Tentacle Monster + Cars = Super Hybrid
This car runs on BLOOOOOOOOOOOOOOOOOOOOOOOOOOOOOOOOOOOOD
No word yet on if the car/monster will tentacle rape people, but we’re keeping our fingers crossed! I love B-movies, and you can thank movie house Anchor Bay for bringing us Super Hybrid. It’s out on Blu-Ray on August 23rd. Yes, I know, how can something like this go straight to the DVD/Blu-Ray bin and skip the theaters? I dunno, but hopefully they play it at the local beer serving theaters, cause this just has drunken awesomeness written all over it.

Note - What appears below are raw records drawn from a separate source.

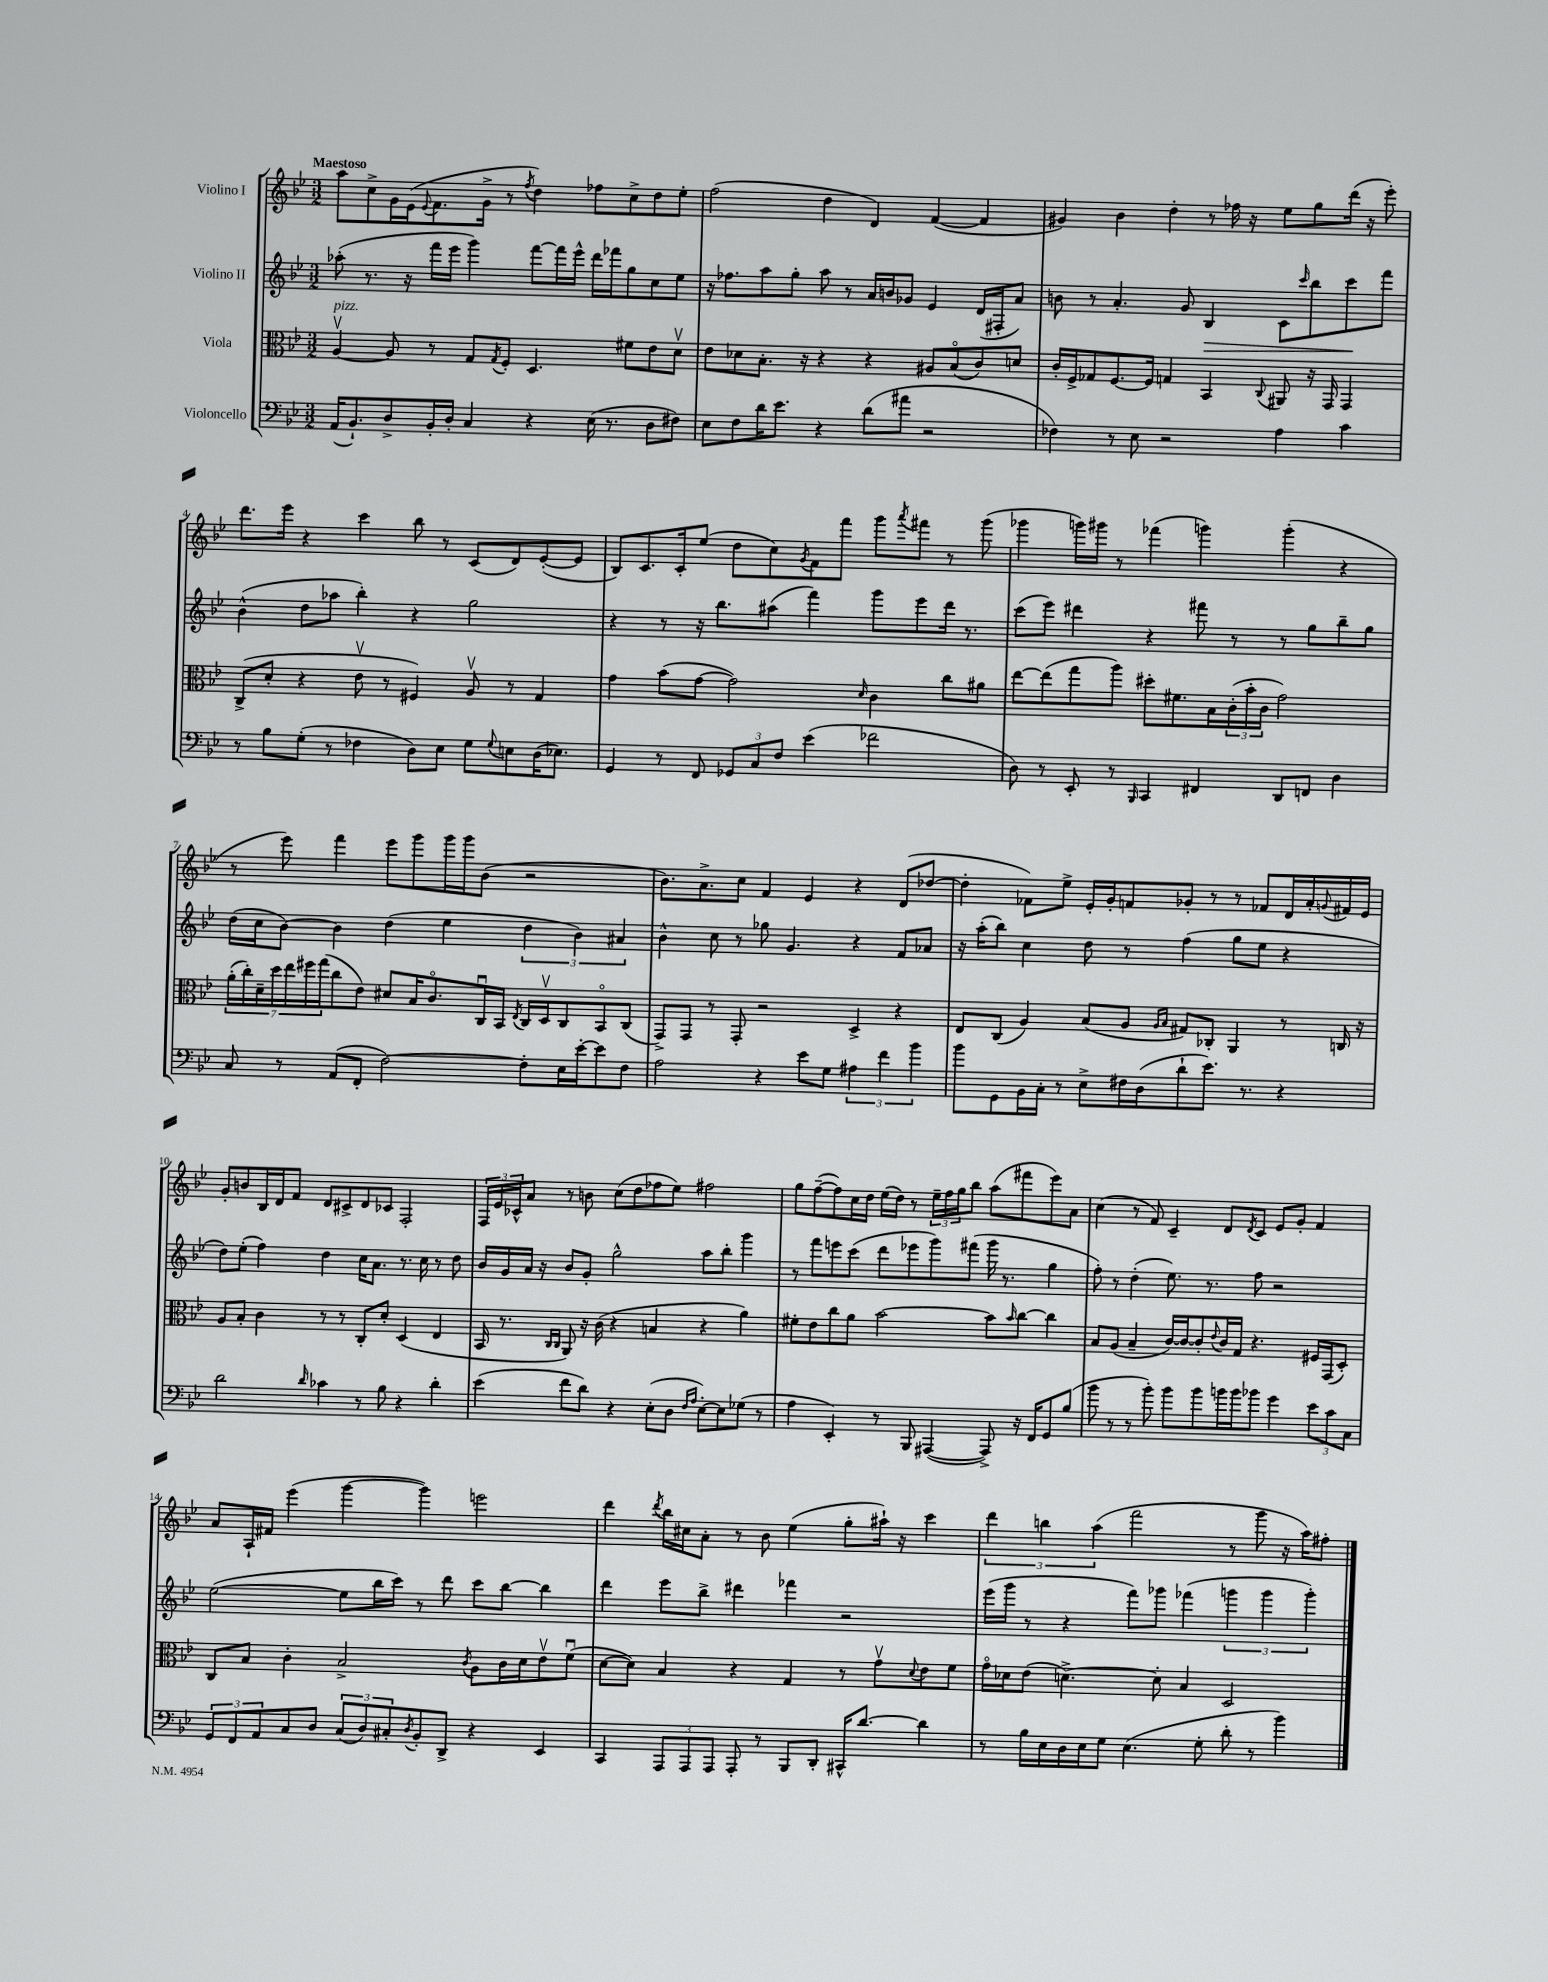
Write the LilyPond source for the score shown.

<<
\new StaffGroup <<
\new Staff = "s0" \with { instrumentName = "Violino I" } {
    \clef treble \key bes \major \numericTimeSignature \time 3/2 \tempo "Maestoso"
    a''8 c''8-> g'16 ees'16( \appoggiatura { ees'8 } f'8. g'16-> r8 \acciaccatura { f''8 } d''4) fes''8 c''8-> d''8 ees''8-. |
    f''2( d''4 d'4) f'4~( f'4 |
    gis'4) bes'4 d''4-. r8 fes''16 r16 ees''8 g''8 d'''16( r16 ees'''8-.) |
    d'''8. ees'''16 r4 c'''4 bes''8 r8 c'8( d'8) ees'8~-.( ees'8 |
    bes8) c'8. c'16-. ees''8( d''8 c''8) \acciaccatura { g'8 } f'8 f'''8 g'''8 \acciaccatura { a'''8 } fis'''8 r8 g'''8( |
    ges'''4 g'''16) gis'''16 r8 fes'''4( g'''4) g'''4-.( r4 |
    r8 ees'''8) f'''4 ees'''8 g'''8 g'''16 g'''16 bes'8( r2 |
    bes'8.) a'8.-> c''8 f'4 ees'4 r4 d'8( des''8~ |
    des''4-. fes'8) ees''8-> ees'16-. g'16-. f'8 ges'8-. r8 r8 fes'8 d'16 a'16-. \appoggiatura { g'8 } fis'16 ees'16 |
    g'8-. b'8 bes16 d'16 f'8 d'8 cis'8-> d'8 ces'8 f2-. |
    \tuplet 3/2 { f16 ees'16 ces'16-^ } a'8 r8 b'8 c''8( d''8 fes''8 ees''8) fis''2 |
    g''8 f''8~--( f''8) c''16 d''16 ees''16( d''16) r8 \tuplet 3/2 { ees''16-- f''16 g''16 } bes''8 a''8( fis'''8 ees'''8) a'8 |
    c''4( r8 f'8) c'4-- d'8 \acciaccatura { d'8 } c'8 ees'8 g'8-. f'4 |
    a'8 a16-! fis'16 ees'''4( g'''4~ g'''4) e'''2 |
    d'''4 \acciaccatura { d'''8 } bes''16 cis''16 a'8-. r8 bes'8 ees''4( g''8-. ais''16-!) r16 c'''4 |
    \tuplet 3/2 { d'''4 b''4 a''4( } f'''2 r8 g'''8 r16 a''16) fis''8-. \bar "|." |
}
\new Staff = "s1" \with { instrumentName = "Violino II" } {
    \clef treble \key bes \major \numericTimeSignature \time 3/2
    aes''8-.( r8. r16 f'''16 ees'''16 g'''4) f'''8~ f'''16 ees'''16-^ d'''16 fes'''16 g''8 c''8 ees''8 |
    r16 fes''8. a''8 g''8-. a''8 r8 a'16 b'16 ges'8 ees'4 d'16( fis16-. a'8) |
    b'8 r8 a'4.-. g'8 bes4\> c'8 \grace { c'''16 } bes''8 c'''8\! f'''8 |
    bes'4-^( d''8 aes''8 bes''4-.) r4 g''2 |
    r4 r8 r16 bes''8. ais''8( f'''4) g'''8 ees'''8 d'''16 r8. |
    c'''8( ees'''8) dis'''4 r4 fis'''8 r8 r8 g''8 bes''8-- g''8 |
    d''16( c''16 bes'8~) bes'4 d''4( ees''4 \tuplet 3/2 { d''4 bes'4) ais'4 } |
    bes'4-^ c''8 r8 ges''8 g'4. r4 f'8 aes'8 |
    r16 a''16-.( bes''8) c''4 d''8 r8 f''4( g''8 ees''8 r4 |
    d''8) ees''8-.( f''4) d''4 c''16 a'8. r8. c''16 r8 d''8 |
    bes'16 g'16 a'16 r16 bes'8 g'8-. g''2-^ a''8 bes''8-. g'''4 |
    r8 f'''8 e'''8 c'''8( d'''8 ees'''8 g'''8) fis'''8( g'''16 r8. g''4 |
    f''8-.) r8 d''4-.( ees''8.) r8. f''8 r2 |
    ees''2~( ees''8 bes''16 c'''16) r8 d'''8 c'''8 bes''8~ bes''4 |
    d'''4 ees'''8 bes''8-> dis'''4 fes'''4 r2 |
    ees'''16( g'''16 r8 r4 f'''8) ges'''8 fes'''4( \tuplet 3/2 { g'''4 g'''4 g'''4-.) } \bar "|." |
}
\new Staff = "s2" \with { instrumentName = "Viola" } {
    \clef alto \key bes \major \numericTimeSignature \time 3/2
    a4~\upbow^\markup { \italic "pizz." } a8 r8 g8 \acciaccatura { g8 } f8-. d4. fis'8 ees'8 d'8\upbow |
    ees'8 des'8 bes8.-. r16 r4 r4 ais8 bes8\flageolet( c'8) d'8 |
    c'16-. f16-> ges8 f8.~ f16 g4 bes,4 \appoggiatura { c8 } ais,8 r16 g,16 g,4 |
    c8->( d'8-. r4 ees'8\upbow r8 fis4) a8\upbow r8 g4 |
    g'4 bes'8( g'8~ g'2) \grace { d'16 } c'4 c''8 ais'8 |
    ees''8~ ees''8( g''8 a''8) dis''8-. fis'8. bes16 \tuplet 3/2 { c'16-.( bes'16-. c'16 } g'2) |
    \tuplet 7/4 { a'16-.( c''16-.) d'16-- d''16 ees''16 fis''16 g''16( } c''8 ees'8) dis'8 bes16 c'8.\flageolet c16\downbow bes,16 \acciaccatura { ees8 } c16 d16\upbow c8 bes,8\flageolet c8( |
    g,8->) g,8 r8 g,8-. r2 d4-> r4 |
    ees8 c8( a4) bes8( a8 \grace { a16 bes16 } gis8) ces8-. a,4 r8 c16 r16 |
    a8 bes8-. c'4 r8 r8 c8-. d'8-. d4( ees4 |
    bes,16 r8. \grace { c16 c16 } a,8) r16 c'16( r4 b4 r4 a'4) |
    fis'8-. ees'8 c''8 a'8 bes'2~ bes'8 \grace { bes'16 } c''8~ c''4 |
    bes8 a8( bes4-- c'16~) c'16~ c'8-. \appoggiatura { ees'8 } c'16 g16 r4. fis16 g,16( d8-.) |
    c8 bes8 c'4-. bes2-> \acciaccatura { c'8 } a8 c'16 d'16 ees'8\upbow f'8\downbow( |
    d'8~ d'8) bes4 r4 g4 r8 g'8\upbow \appoggiatura { d'8 } ees'8 f'8 |
    g'16\flageolet des'16 ees'8( d'4.~->) d'8-. bes4 d2 \bar "|." |
}
\new Staff = "s3" \with { instrumentName = "Violoncello" } {
    \clef bass \key bes \major \numericTimeSignature \time 3/2
    a,16( bes,8.-!) d8-> bes,16-. d16-. c4 r4 ees16( r8. d8 fis8) |
    ees8 f8 d'16 ees'8. r4 d'8( ais'8 r2 |
    fes4) r8 ees8 r2 a4 c'4 |
    r8 bes8 g8-.( r8 fes4 d8) ees8 g8 \appoggiatura { g8 } e8 d16( ees8.) |
    g,4 r8 f,8 \tuplet 3/2 { ges,8 c8 f8 } ees'4( fes'2 |
    d8) r8 ees,8-. r8 \grace { bes,,16 } c,4 fis,4 d,8 f,8 d4 |
    c8 r8 a,8( f,8-. f2~) f8-. ees16 ees'16~-. ees'8 f8 |
    a2 r4 ees'8 g8 \tuplet 3/2 { ais4 f'4 bes'4 } |
    bes'8 g,8 bes,16 c16-. r8 ees8-> fis16 d16( d'8-! ees'8.) r8. r4 |
    d'2 \grace { d'16 } ces'4 r8 bes8 r4 d'4-. |
    ees'4( f'8 d'8) r4 ees8-.( d8 \grace { f16 a16 } ees8~-.) ees8 ges8( r8 |
    a4 ees,4-.) r8 bes,,8 ais,,4~( ais,,8->) r16 f,16 g,8 bes8( |
    bes'8 r8 r8 bes'8-.) bes'8 bes'8 b'16 b'16 bes'8 g'4 \tuplet 3/2 { ees'8 c'8 c8 } |
    \tuplet 3/2 { g,8 f,8 a,8 } c8 d8 \tuplet 3/2 { c8( d8) cis8-. } \acciaccatura { d8 } bes,8-. d,8-> r4 ees,4 |
    c,4 \tuplet 3/2 { a,,8 a,,8 a,,8 } a,,8-. r8 bes,,8 d,8-. cis,16-^ d'8.~ d'4 |
    r8 bes16 ees16 d16 ees16 g8 ees4.( g8-. d'8-. r8 bes'4) \bar "|." |
}
>>
>>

Here is the official synopsis:
Late one night, a mysterious car is brought into the Chicago police impound garage after a deadly traffic accident. The on-call mechanics soon discover the car has a mind of its own. With hundreds of horsepower and two tons of reinforced steel at its command, it’s a seemingly unstoppable killing machine capable of outrunning — and outwitting — humans.
I guess the people working there are probably a little bit mentally challenged, because wouldn’t it be I dunno. EASY to just hide from a giant car that requires a lot of space to get anywhere? Could you just, I dunno, walk out of the room and just go sit on the toilet and play on your phone while you take a dump and the tentacle monster gets it’s tentacles sex on all the cars sitting in the garage?